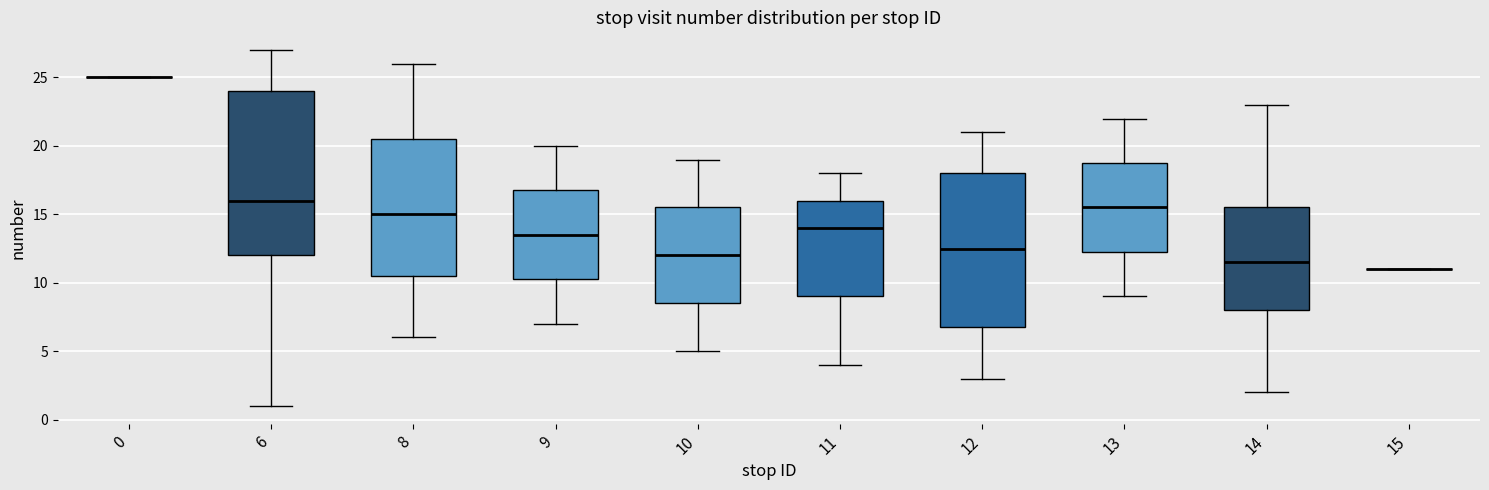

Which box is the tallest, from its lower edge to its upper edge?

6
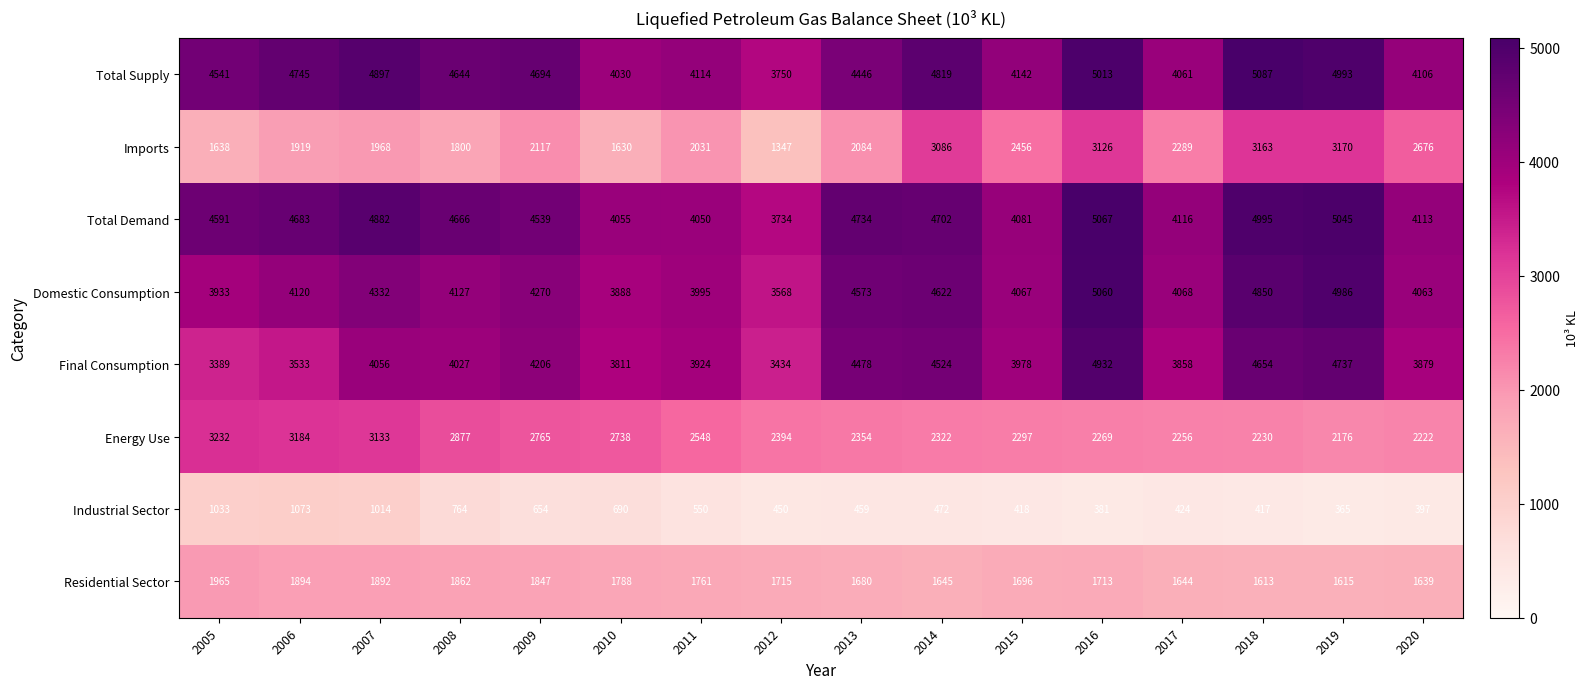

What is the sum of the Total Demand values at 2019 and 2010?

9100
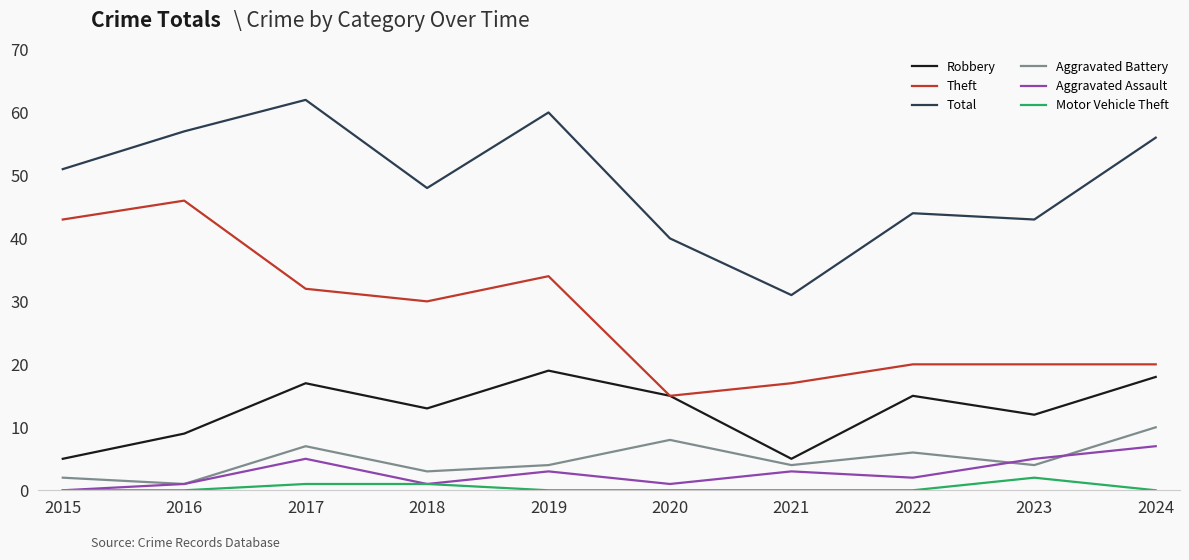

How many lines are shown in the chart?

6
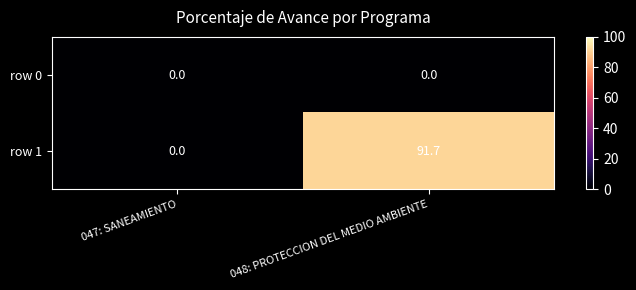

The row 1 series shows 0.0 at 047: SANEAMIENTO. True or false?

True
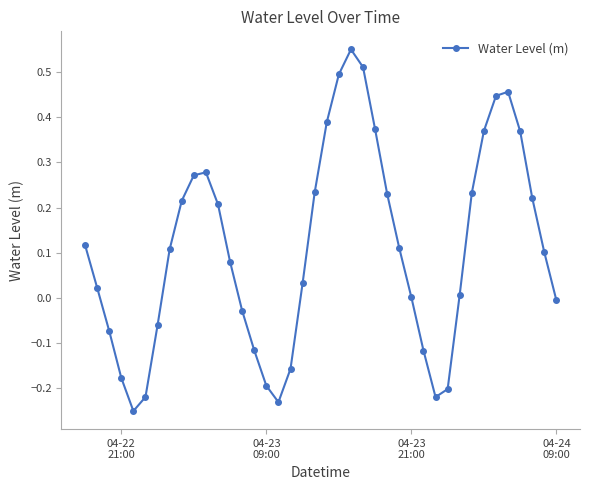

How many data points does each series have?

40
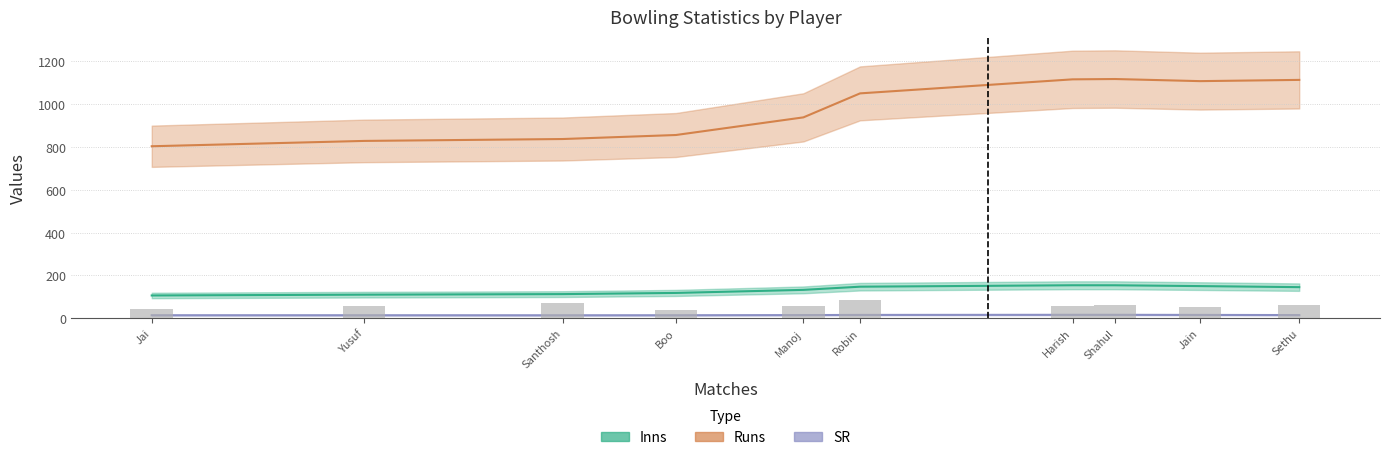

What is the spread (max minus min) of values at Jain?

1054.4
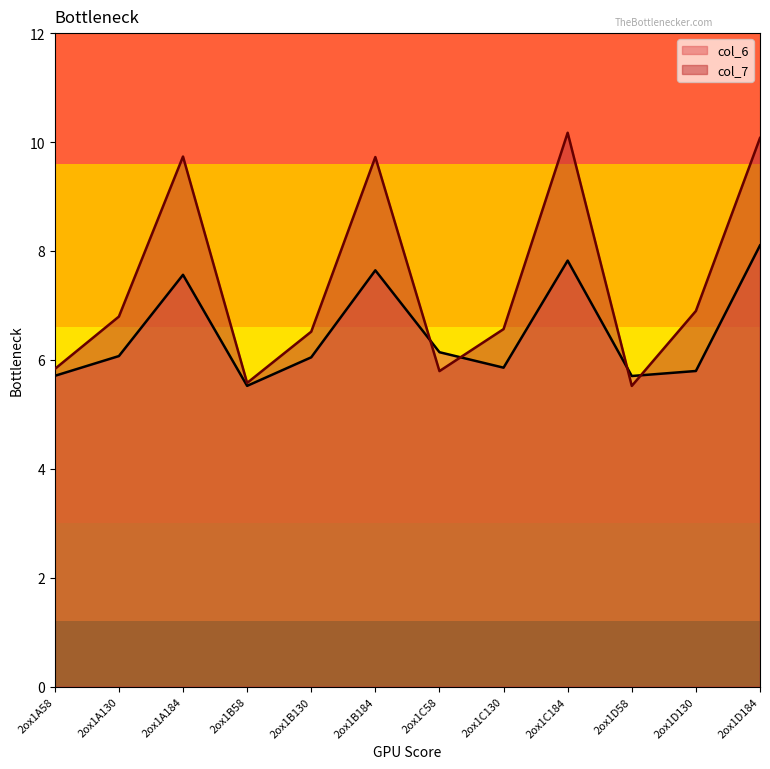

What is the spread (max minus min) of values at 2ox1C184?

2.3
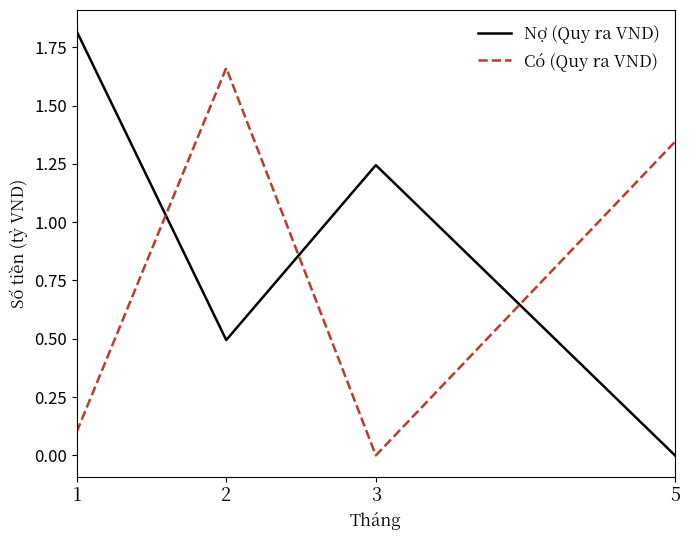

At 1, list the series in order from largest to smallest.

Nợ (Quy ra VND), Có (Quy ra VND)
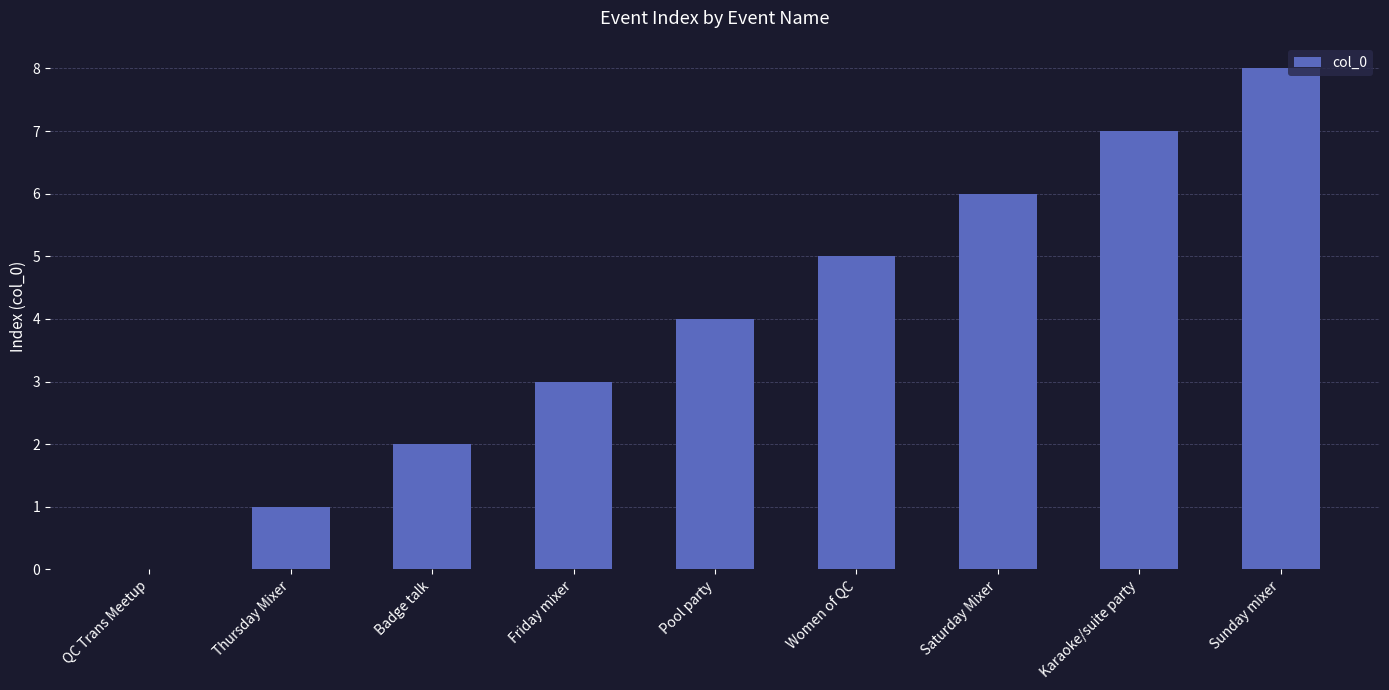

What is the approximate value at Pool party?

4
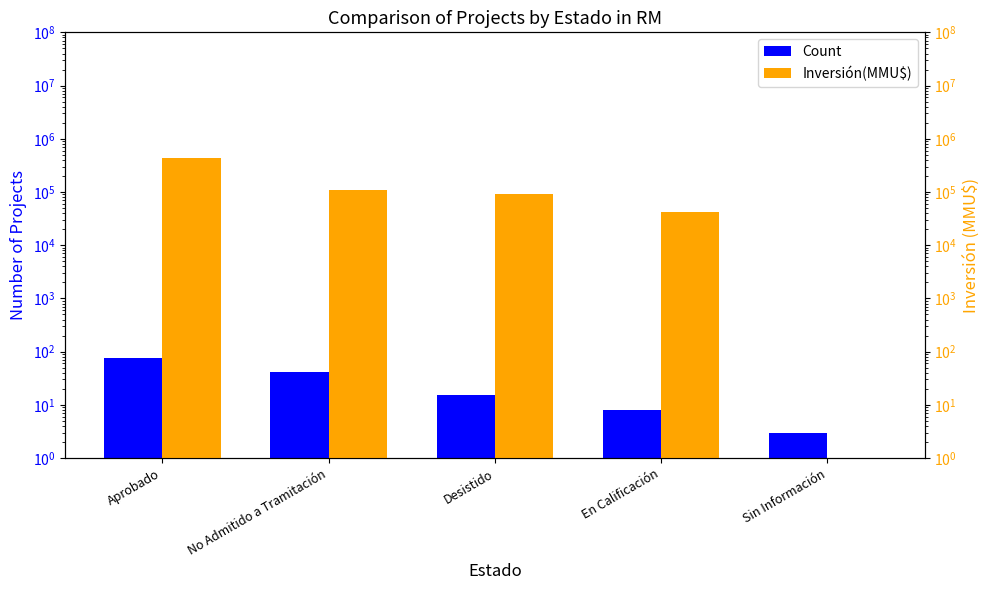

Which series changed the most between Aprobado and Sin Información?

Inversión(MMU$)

(Task brief): Reproduce the entries above verbatim, from the line containing "What is the spread (max minus min) of values at 2ox1C184?" through the end of the entries, and include both ends. Leave the pictures out of your copy.

(Output of the exercise):
What is the spread (max minus min) of values at 2ox1C184?

2.3

At 1, list the series in order from largest to smallest.

Nợ (Quy ra VND), Có (Quy ra VND)

What is the approximate value at Pool party?

4

Which series changed the most between Aprobado and Sin Información?

Inversión(MMU$)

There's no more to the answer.